Trying to Americanize the food.  You traveled to Mexico for your vacation but you don’t like Mexican food?  Don’t try to make the restaurants change their entire menu just for you.  We observed one 20-something guest ask if they had jalapeno poppers.  That’s not Mexican food!  The waiter didn’t even understand the explanation of this dish.  Fill a pepper with cheese and deep fry it?  No comprende!

Hanging out on your balcony in your underwear.  We can see you!  We don’t want to see you!  I realize that many bikinis cover less acreage.  But, if I can see your Fruit Of The Loom or Hanes logo, get back inside.  A pair of granny panties and a bra just aren’t that appealing.

Generally, the guests we encounter are great and super friendly.  We love to chat with them at the pool, the bars, and the restaurants.  But, it’s those few people that act badly who make me want to scratch their eyes out!  Be nice so you and I can enjoy our vacations.

Adios Amigos!!

Wednesday, June 8, 2011

More creepy things.

I've never been afraid of bugs or worms.  The only exception is the world famous centipede (actually, not afraid but creeped out).  If you haven't heard, here's my story about that.

We just got back from a vacation in Mexico.  I had a strange encounter there that has made me realize that I might be am turning into a wuss!  I AM afraid of crawly things.

While sitting on a lounge chair next to the pool, I put a foot down to get up and saw a crab looking up at me from the concrete.  I yanked my foot back up onto the chair and watched his every move.  I was so afraid that he'd climb up there and bite me with his pinchers.  He was only about 3 inches across but in my moment of fear, I estimated that he was about 3 FEET across! 

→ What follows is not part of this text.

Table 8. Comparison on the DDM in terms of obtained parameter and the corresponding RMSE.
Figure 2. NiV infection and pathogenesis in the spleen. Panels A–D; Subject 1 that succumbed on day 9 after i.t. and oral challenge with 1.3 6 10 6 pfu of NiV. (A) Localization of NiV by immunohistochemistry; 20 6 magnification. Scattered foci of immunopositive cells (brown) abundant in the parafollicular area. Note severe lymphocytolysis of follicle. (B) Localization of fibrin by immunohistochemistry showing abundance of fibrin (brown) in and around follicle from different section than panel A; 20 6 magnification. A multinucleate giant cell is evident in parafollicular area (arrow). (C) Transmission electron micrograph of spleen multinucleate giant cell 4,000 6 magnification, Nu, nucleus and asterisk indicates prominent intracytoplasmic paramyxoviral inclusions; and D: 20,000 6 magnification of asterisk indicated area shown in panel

I watched as he scooted towards my beach bag and then was scared terrified that he crawled in there.  I finally picked it up and shook it to make sure it was safe (holding the corners with my fingertips like you'd pick up a dirty Kleenex).  I called out to Angry who was in the pool to see if he could spot the little bugger.  He confirmed that he was nowhere to be seen.

A day later, we were eating dinner at the outdoor restaurant.  Angry looked at me funny while shaking his foot and said, "Must be a bug crawling on me."  He looked down and said, "It's a crab!  Is that your crab?"  I looked over the side of the table and there was my friend nemesis from the pool!!

Evil. Pure evil. Those eyes say he wants to bite me!

I jerked my feet up from the ground and told Angry to “make him go away.”  Instead, he turned on the camera and started taking pictures!!  He actually followed him as he ran across the restaurant.  Mr. Crabby finally wedged himself between a chair leg and a wall and I felt safe enough to put my feet down and finish dinner.  Whew, disaster avoided!

Our waiter laughed and offered to catch and have him cooked for us to enjoy at dinner.  We declined the offer.  Everyone had a great laugh and I continued to make sure he was far away from my feet.

Why the fear?  I don’t have a clue.  But I can assure you that if that son of a bitch had been crawling on MY foot, I would have screamed the a little school girl and kicked my leg so hard that he would have landed in the next century.

Was he stalking me?  Why show up at the pool and then at dinner?  Would he try to get on the elevator and follow me to my room?  I imagined a knock on the door and hearing, “Room Service.”  (Anyone remember the Land Shark skit on Saturday Night Live?)  Would he try to get into my suitcase and follow me home?

I know, I know.  We were actually kidding and laughing at the thought of his trying to get on the elevator but I was scared of him.

Do I need some sort of therapy?  I don’t think so.  Just keep those creepy crawlies away from me and I'll be fine.